## Excerpted text:
= Beginning of Section =
Eyre has been awarded many other artists honors and fellowships.
He was one of three established filmmakers selected to participate
in the inaugural Tribeca All Access program in 2004. He was a
1995 recipient of the Rockefeller Media Arts Fellowship (now a
fellowship program of the Tribeca Film Institute).
Eyre recently has been chosen to direct three of the five films
in the groundbreaking Native American history series We Shall
Remain, produced by PBS' American Experience and scheduled
for broadcast in April 2009. The theatrical world premiere of
one of these, Trail of Tears, opens the 2009 Native American
Film + Video Festival. He has also directed recent episodes of
two popular NBC series, Friday Night Lights and Law
& Order: Special Victims Unit.
Eyre has been working with emerging filmmakers as an executive
producer and producer, and recent works include Imprint
(director: Michael Linn) and California Indian (director:
Tim Ramos (Pomo)). Eyre's first feature, Smoke Signals,
was one of the five highest-grossing independent films in 1998.
It won the Audience Award at the 1998 Sundance Film Festival,
and Eyre was awarded the festival's Filmmaker's Trophy.
In 2004 Eyre was again honored at Sundance when Edge of America,
based on a true story of a reservation high school girls basketball
team's road to the state finals, was selected for the festival's
Salt Lake City opening night. In 2006 Edge of America,
produced by Showtime, received the Peabody Award, one of the most
prestigious awards in electronic media. The film also received
the 2005 Award for Outstanding Directorial Achievement from the
Directors Guild of America and the 2006 Parents' Choice Award.
= End of Section =
## What the task requires:
Continue the biographical passage about filmmaker Eyre, starting right after its last sentence.

## Given information:
= Beginning of Section =
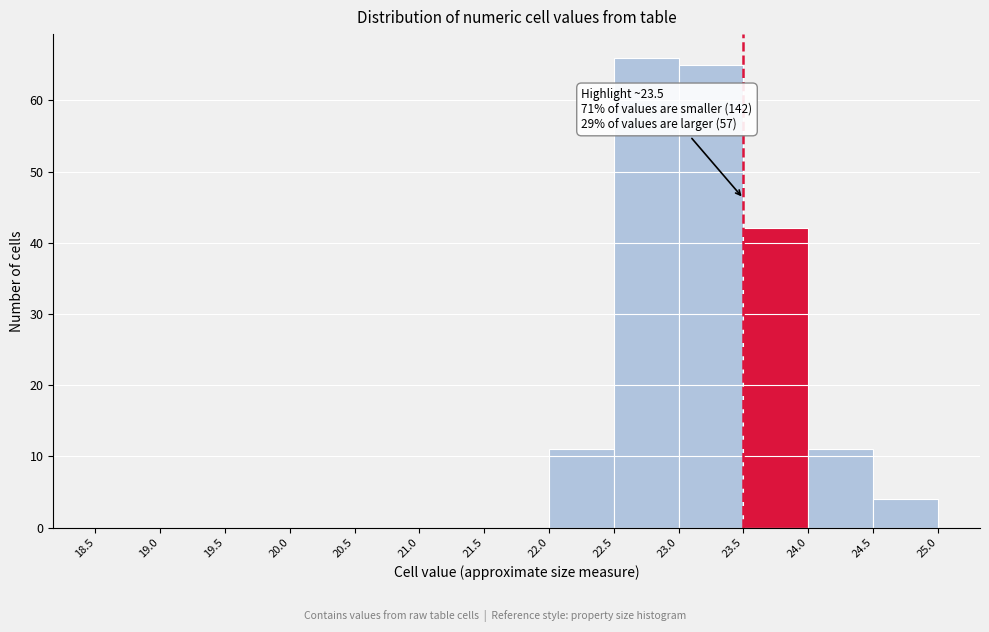

Over which range of the x-axis is the bar tallest?

22.5 to 23.0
= End of Section =
## Response below:
In 2005, for the opening of the new National Museum of the American
Indian, Eyre produced the museum's signature film, A Thousand
Roads, and has been invited to be a selector for NMAI's 2009
Native American Film + Video Festival. His other films include
A Thief of Time and Skinwalkers, based on the novels
of Tony Hillerman, for the PBS series Mystery!, documentaries
and music videos. He currently resides in Rapid City, South Dakota,
with his daughter, Shahela.
"With my work I like the shades: very rarely are our thoughts
really black or white except in the case of our own bias and the
limitations of our own experience. We tend to be so limited in
our perceptions of what AMERICA is. We don't know about our own
history, about being real with those that aren't of us. We need
some more social/shared understanding and laughter. There is no
one truth to our diversity."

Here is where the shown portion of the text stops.